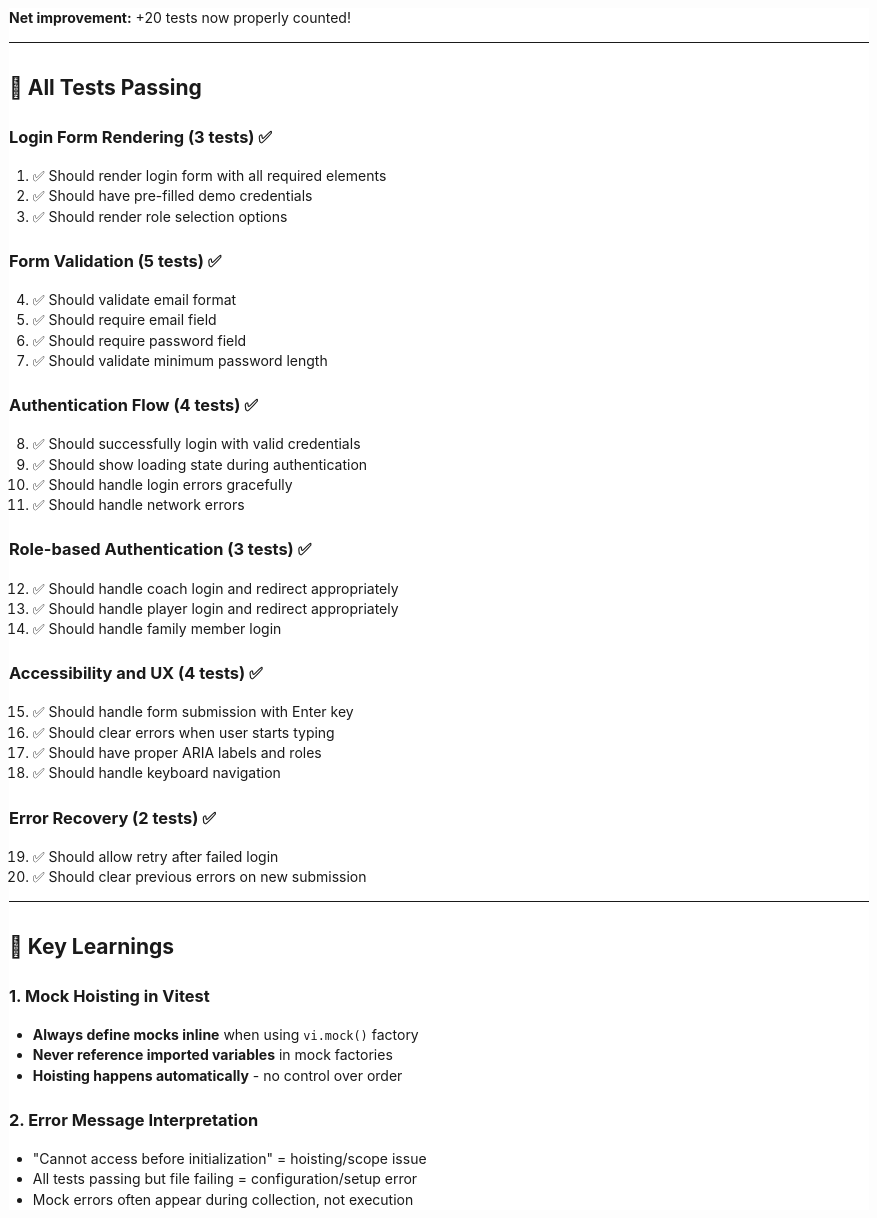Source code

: **Net improvement:** +20 tests now properly counted!

---

## 📝 All Tests Passing

### Login Form Rendering (3 tests) ✅
1. ✅ Should render login form with all required elements
2. ✅ Should have pre-filled demo credentials
3. ✅ Should render role selection options

### Form Validation (5 tests) ✅
4. ✅ Should validate email format
5. ✅ Should require email field
6. ✅ Should require password field
7. ✅ Should validate minimum password length

### Authentication Flow (4 tests) ✅
8. ✅ Should successfully login with valid credentials
9. ✅ Should show loading state during authentication
10. ✅ Should handle login errors gracefully
11. ✅ Should handle network errors

### Role-based Authentication (3 tests) ✅
12. ✅ Should handle coach login and redirect appropriately
13. ✅ Should handle player login and redirect appropriately
14. ✅ Should handle family member login

### Accessibility and UX (4 tests) ✅
15. ✅ Should handle form submission with Enter key
16. ✅ Should clear errors when user starts typing
17. ✅ Should have proper ARIA labels and roles
18. ✅ Should handle keyboard navigation

### Error Recovery (2 tests) ✅
19. ✅ Should allow retry after failed login
20. ✅ Should clear previous errors on new submission

---

## 🎯 Key Learnings

### 1. Mock Hoisting in Vitest
- **Always define mocks inline** when using `vi.mock()` factory
- **Never reference imported variables** in mock factories
- **Hoisting happens automatically** - no control over order

### 2. Error Message Interpretation
- "Cannot access before initialization" = hoisting/scope issue
- All tests passing but file failing = configuration/setup error
- Mock errors often appear during collection, not execution
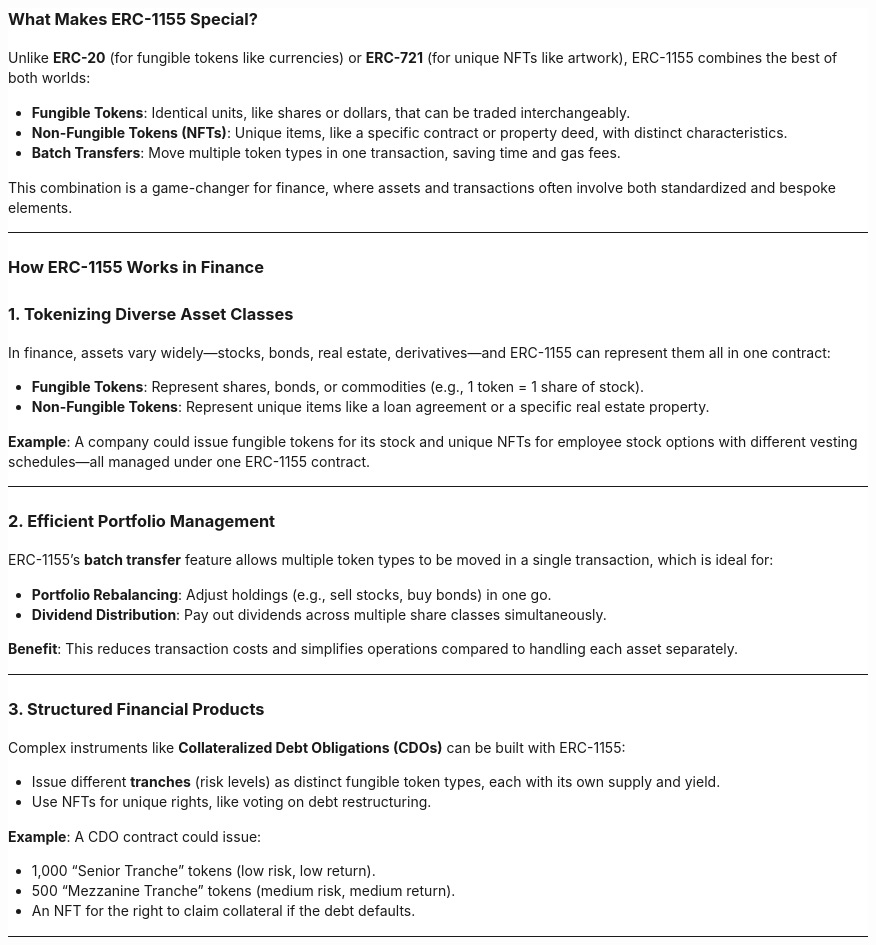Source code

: 
### **What Makes ERC-1155 Special?**

Unlike **ERC-20** (for fungible tokens like currencies) or **ERC-721** (for unique NFTs like artwork), ERC-1155 combines the best of both worlds:

- **Fungible Tokens**: Identical units, like shares or dollars, that can be traded interchangeably.
- **Non-Fungible Tokens (NFTs)**: Unique items, like a specific contract or property deed, with distinct characteristics.
- **Batch Transfers**: Move multiple token types in one transaction, saving time and gas fees.

This combination is a game-changer for finance, where assets and transactions often involve both standardized and bespoke elements.

---

### **How ERC-1155 Works in Finance**

### **1. Tokenizing Diverse Asset Classes**

In finance, assets vary widely—stocks, bonds, real estate, derivatives—and ERC-1155 can represent them all in one contract:

- **Fungible Tokens**: Represent shares, bonds, or commodities (e.g., 1 token = 1 share of stock).
- **Non-Fungible Tokens**: Represent unique items like a loan agreement or a specific real estate property.

**Example**: A company could issue fungible tokens for its stock and unique NFTs for employee stock options with different vesting schedules—all managed under one ERC-1155 contract.

---

### **2. Efficient Portfolio Management**

ERC-1155’s **batch transfer** feature allows multiple token types to be moved in a single transaction, which is ideal for:

- **Portfolio Rebalancing**: Adjust holdings (e.g., sell stocks, buy bonds) in one go.
- **Dividend Distribution**: Pay out dividends across multiple share classes simultaneously.

**Benefit**: This reduces transaction costs and simplifies operations compared to handling each asset separately.

---

### **3. Structured Financial Products**

Complex instruments like **Collateralized Debt Obligations (CDOs)** can be built with ERC-1155:

- Issue different **tranches** (risk levels) as distinct fungible token types, each with its own supply and yield.
- Use NFTs for unique rights, like voting on debt restructuring.

**Example**: A CDO contract could issue:

- 1,000 “Senior Tranche” tokens (low risk, low return).
- 500 “Mezzanine Tranche” tokens (medium risk, medium return).
- An NFT for the right to claim collateral if the debt defaults.

---
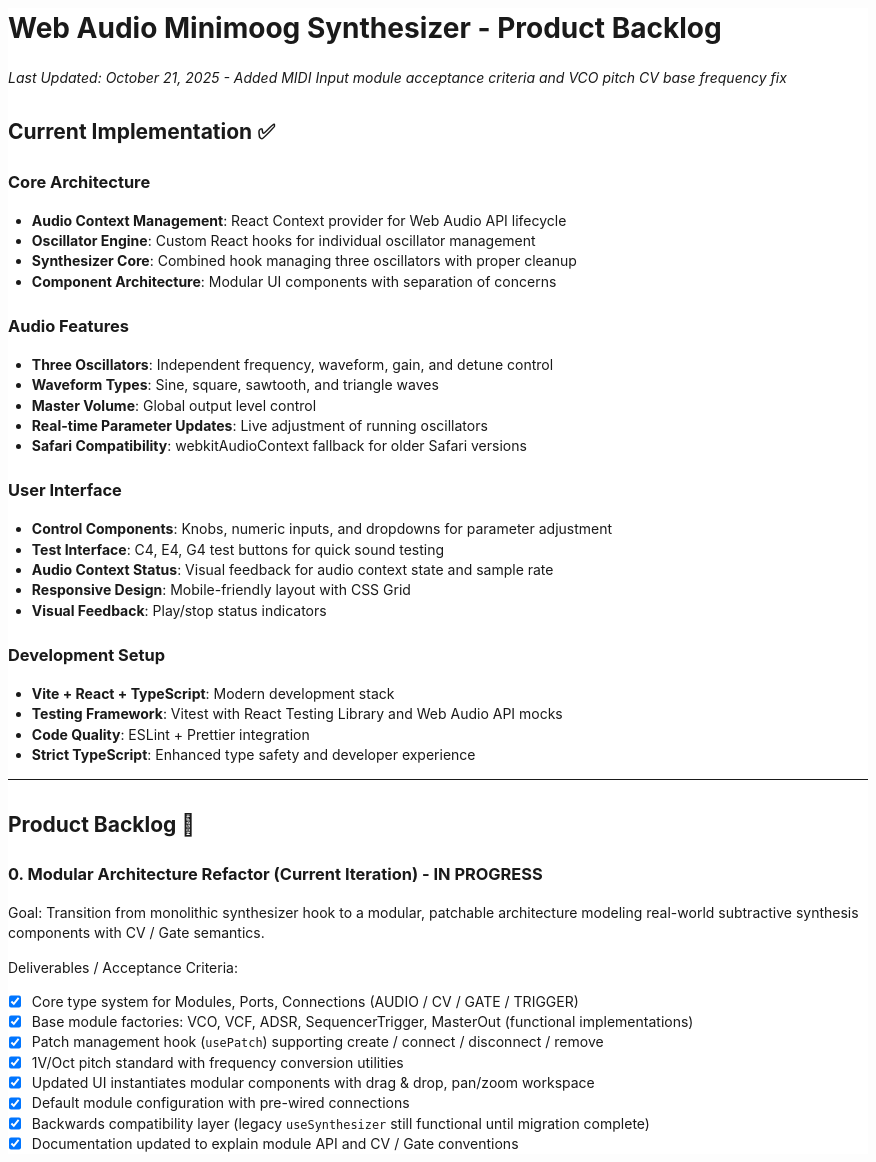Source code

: # Web Audio Minimoog Synthesizer - Product Backlog

_Last Updated: October 21, 2025 - Added MIDI Input module acceptance criteria and VCO pitch CV base frequency fix_

## Current Implementation ✅

### Core Architecture

- **Audio Context Management**: React Context provider for Web Audio API lifecycle
- **Oscillator Engine**: Custom React hooks for individual oscillator management
- **Synthesizer Core**: Combined hook managing three oscillators with proper cleanup
- **Component Architecture**: Modular UI components with separation of concerns

### Audio Features

- **Three Oscillators**: Independent frequency, waveform, gain, and detune control
- **Waveform Types**: Sine, square, sawtooth, and triangle waves
- **Master Volume**: Global output level control
- **Real-time Parameter Updates**: Live adjustment of running oscillators
- **Safari Compatibility**: webkitAudioContext fallback for older Safari versions

### User Interface

- **Control Components**: Knobs, numeric inputs, and dropdowns for parameter adjustment
- **Test Interface**: C4, E4, G4 test buttons for quick sound testing
- **Audio Context Status**: Visual feedback for audio context state and sample rate
- **Responsive Design**: Mobile-friendly layout with CSS Grid
- **Visual Feedback**: Play/stop status indicators

### Development Setup

- **Vite + React + TypeScript**: Modern development stack
- **Testing Framework**: Vitest with React Testing Library and Web Audio API mocks
- **Code Quality**: ESLint + Prettier integration
- **Strict TypeScript**: Enhanced type safety and developer experience

---

## Product Backlog 🚀

### 0. Modular Architecture Refactor (Current Iteration) - IN PROGRESS

Goal: Transition from monolithic synthesizer hook to a modular, patchable architecture modeling real-world subtractive synthesis components with CV / Gate semantics.

Deliverables / Acceptance Criteria:

- [x] Core type system for Modules, Ports, Connections (AUDIO / CV / GATE / TRIGGER)
- [x] Base module factories: VCO, VCF, ADSR, SequencerTrigger, MasterOut (functional implementations)
- [x] Patch management hook (`usePatch`) supporting create / connect / disconnect / remove
- [x] 1V/Oct pitch standard with frequency conversion utilities
- [x] Updated UI instantiates modular components with drag & drop, pan/zoom workspace
- [x] Default module configuration with pre-wired connections
- [x] Backwards compatibility layer (legacy `useSynthesizer` still functional until migration complete)
- [x] Documentation updated to explain module API and CV / Gate conventions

WORK TASK — Using the records above, restate word for word the lines from the one with "3. ✅ Should render role selection options" through the one with "- **Never reference", both included.

ANSWER SECTION —
3. ✅ Should render role selection options

### Form Validation (5 tests) ✅
4. ✅ Should validate email format
5. ✅ Should require email field
6. ✅ Should require password field
7. ✅ Should validate minimum password length

### Authentication Flow (4 tests) ✅
8. ✅ Should successfully login with valid credentials
9. ✅ Should show loading state during authentication
10. ✅ Should handle login errors gracefully
11. ✅ Should handle network errors

### Role-based Authentication (3 tests) ✅
12. ✅ Should handle coach login and redirect appropriately
13. ✅ Should handle player login and redirect appropriately
14. ✅ Should handle family member login

### Accessibility and UX (4 tests) ✅
15. ✅ Should handle form submission with Enter key
16. ✅ Should clear errors when user starts typing
17. ✅ Should have proper ARIA labels and roles
18. ✅ Should handle keyboard navigation

### Error Recovery (2 tests) ✅
19. ✅ Should allow retry after failed login
20. ✅ Should clear previous errors on new submission

---

## 🎯 Key Learnings

### 1. Mock Hoisting in Vitest
- **Always define mocks inline** when using `vi.mock()` factory
- **Never reference imported variables** in mock factories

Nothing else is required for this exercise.